The Diamond Route
We don’t just support conservation, we live it.
Inspired by the natural world from the very start, De Beers has been managing nature reserves around our operations for over 120 years, making them amongst the oldest private nature reserves in southern Africa. Twenty years ago, these properties were brought together to form the Diamond Route, with a commitment that they would support biodiversity conservation, education, and sustainability opportunities. Today the Diamond Route is made up of eight nature and heritage sites, owned and managed by De Beers, and its team of over 100 ecology specialists managing over 500,000 acres of land for conservation. In fact, for every acre of land we mine, we set aside six for conservation.
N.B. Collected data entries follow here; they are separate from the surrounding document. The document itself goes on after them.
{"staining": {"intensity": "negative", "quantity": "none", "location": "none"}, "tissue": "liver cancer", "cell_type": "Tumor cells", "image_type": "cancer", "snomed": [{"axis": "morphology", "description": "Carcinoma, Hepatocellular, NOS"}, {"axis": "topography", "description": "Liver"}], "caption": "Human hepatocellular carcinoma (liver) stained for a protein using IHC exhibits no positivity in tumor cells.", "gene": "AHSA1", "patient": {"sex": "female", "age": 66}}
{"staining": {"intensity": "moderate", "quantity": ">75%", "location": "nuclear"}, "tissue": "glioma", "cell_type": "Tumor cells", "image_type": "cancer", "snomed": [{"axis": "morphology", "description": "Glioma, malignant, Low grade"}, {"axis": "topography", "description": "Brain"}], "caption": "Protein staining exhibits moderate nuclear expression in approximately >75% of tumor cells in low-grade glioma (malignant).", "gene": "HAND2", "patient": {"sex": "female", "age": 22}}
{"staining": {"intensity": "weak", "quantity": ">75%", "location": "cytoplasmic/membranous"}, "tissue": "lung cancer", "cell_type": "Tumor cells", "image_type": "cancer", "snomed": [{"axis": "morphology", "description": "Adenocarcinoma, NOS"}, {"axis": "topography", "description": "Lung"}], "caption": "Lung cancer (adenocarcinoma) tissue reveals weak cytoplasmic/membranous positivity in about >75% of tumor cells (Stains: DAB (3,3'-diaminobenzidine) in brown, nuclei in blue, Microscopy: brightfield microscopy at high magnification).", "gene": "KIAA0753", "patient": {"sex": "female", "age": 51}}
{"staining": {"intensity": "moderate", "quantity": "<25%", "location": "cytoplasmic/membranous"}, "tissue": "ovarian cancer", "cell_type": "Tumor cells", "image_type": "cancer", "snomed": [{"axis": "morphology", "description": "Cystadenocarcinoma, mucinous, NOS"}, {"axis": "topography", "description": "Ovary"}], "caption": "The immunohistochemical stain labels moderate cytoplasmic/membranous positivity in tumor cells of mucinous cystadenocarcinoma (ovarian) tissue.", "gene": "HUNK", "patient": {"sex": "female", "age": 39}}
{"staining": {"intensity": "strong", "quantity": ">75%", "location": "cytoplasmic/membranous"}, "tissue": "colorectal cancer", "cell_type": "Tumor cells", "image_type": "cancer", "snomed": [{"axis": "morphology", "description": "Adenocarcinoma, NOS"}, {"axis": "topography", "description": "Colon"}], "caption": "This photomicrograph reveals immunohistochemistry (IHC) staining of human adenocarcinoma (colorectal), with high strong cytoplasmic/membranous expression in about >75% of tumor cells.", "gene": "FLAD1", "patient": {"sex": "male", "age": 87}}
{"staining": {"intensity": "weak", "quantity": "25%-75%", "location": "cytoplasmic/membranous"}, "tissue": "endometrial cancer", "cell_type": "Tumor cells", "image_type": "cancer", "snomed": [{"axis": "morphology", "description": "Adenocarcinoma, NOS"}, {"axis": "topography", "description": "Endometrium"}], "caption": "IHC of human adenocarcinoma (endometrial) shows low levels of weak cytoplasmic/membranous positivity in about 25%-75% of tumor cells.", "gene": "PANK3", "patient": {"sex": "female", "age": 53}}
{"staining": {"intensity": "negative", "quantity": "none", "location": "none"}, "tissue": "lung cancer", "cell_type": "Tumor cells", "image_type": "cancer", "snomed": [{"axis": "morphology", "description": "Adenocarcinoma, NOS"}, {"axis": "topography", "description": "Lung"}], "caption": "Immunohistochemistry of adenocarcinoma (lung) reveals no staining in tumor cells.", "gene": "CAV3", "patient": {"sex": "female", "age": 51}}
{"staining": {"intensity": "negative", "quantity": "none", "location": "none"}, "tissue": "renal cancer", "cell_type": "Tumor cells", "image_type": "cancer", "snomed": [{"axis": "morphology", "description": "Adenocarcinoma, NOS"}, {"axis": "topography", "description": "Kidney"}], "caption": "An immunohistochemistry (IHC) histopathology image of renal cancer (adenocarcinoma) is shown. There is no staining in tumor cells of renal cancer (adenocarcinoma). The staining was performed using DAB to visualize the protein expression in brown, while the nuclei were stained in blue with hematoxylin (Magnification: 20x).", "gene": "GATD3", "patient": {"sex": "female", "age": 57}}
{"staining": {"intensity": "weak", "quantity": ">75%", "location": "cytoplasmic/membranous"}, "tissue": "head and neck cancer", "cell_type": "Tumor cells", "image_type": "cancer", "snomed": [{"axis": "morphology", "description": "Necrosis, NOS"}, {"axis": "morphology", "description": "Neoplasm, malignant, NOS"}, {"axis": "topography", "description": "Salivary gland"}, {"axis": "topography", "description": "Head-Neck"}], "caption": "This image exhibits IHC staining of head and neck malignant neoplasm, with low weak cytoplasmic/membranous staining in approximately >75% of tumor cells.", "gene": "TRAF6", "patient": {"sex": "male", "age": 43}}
As a result, these areas have become safe havens for the continent’s most iconic species. With more than 500 types of birds, 55 mammal species (including the Big Five: lion, leopard, rhino, elephant and buffalo), and more butterfly species in just one reserve than the whole of the UK, they play a vitally important role in conservation, even helping to rewild and repopulate other areas. In the last 20 years, they have also hosted over 100 innovative research programmes, ecotourism activities and ground-breaking conservation initiatives including, what we called Moving Giants, the furthest elephant translocation ever attempted
But we need to keep pushing further, so over the next 20 years we’ve committed to extend our efforts as part of our commitment to Building Forever, with a focus on land stewardship, livelihoods and skills development, youth education and wildlife conservation.